That gap is why texting has quietly become standard practice for churches. The 2026 State of Church Technology report from Barna and Pushpay found that most churches already use SMS to reach members or staff. So the question isn’t really whether to text your congregation. It’s whether you’re doing it on purpose or piecing it together.
Most churches are piecing it together. The youth pastor runs a group-text app on the side. Somebody set up a separate tool for snow-day alerts. And there’s usually one volunteer who still owns the phone tree nobody wrote down. None of it connects to your member list, so every group is a little out of date the moment someone joins or moves on.
When your texting runs inside the same platform that holds your people and your groups, you text the actual serving team, not a list somebody exported back in March. Pushpay’s church texting works that way, pulling from the same database as your giving and your groups.
What to send by text
Keep it short, useful, and rare enough that people still read it. Texting earns its keep on the messages that can’t wait: a service cancellation, a last-minute room change, a reminder the night before someone’s scheduled to serve. You can send to the whole congregation or a single ministry, and with no per-message fee, blasting a weather update wide costs you nothing.

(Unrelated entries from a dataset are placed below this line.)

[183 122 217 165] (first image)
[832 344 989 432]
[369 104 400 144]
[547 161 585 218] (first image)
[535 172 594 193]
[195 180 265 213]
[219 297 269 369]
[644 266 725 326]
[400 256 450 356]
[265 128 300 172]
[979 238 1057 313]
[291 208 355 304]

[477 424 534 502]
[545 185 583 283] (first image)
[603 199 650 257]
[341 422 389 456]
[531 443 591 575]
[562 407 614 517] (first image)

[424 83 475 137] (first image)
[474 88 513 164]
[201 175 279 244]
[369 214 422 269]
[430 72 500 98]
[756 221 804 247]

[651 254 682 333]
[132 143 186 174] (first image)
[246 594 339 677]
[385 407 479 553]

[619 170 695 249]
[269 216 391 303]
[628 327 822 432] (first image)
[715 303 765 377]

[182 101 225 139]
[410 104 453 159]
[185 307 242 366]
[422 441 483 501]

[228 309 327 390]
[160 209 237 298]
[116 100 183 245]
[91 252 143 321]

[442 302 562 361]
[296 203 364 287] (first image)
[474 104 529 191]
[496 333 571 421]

The bigger win is the stuff you set up once and stop thinking about. Volunteer confirmations, event reminders, and alerts that fire when a form comes in all run on their own once they’re built. The person greeting at the 9:00 gets a text the night before without anyone on staff remembering to hit send.
Texting has a ceiling, though. It’s a terrible place for a newsletter, and the fastest way to lose a congregation’s permission is to text them too often or about things that could have waited for Sunday. Treat the channel like it’s expensive even though it isn’t, and people keep opening your messages. If you want the full version of doing this well, including opt-in setup, we wrote a complete guide to church text messaging.
Texts or app notifications?
Worth knowing the difference, because they aren’t the same tool. A text goes to the phone’s built-in messaging app. Nothing to install, which is why it reaches the member who never downloaded your church app, but you’re stuck with plain, short messages and almost no sense of what happened after you sent it. A rich push notification comes through your app, so it can carry an image, a link, a poll, or a survey, and it shows you what people actually opened and tapped.
So: texts for the can’t-miss alerts that should reach everyone. Push notifications when you want richer content and real engagement data. Most churches end up using both, for different jobs.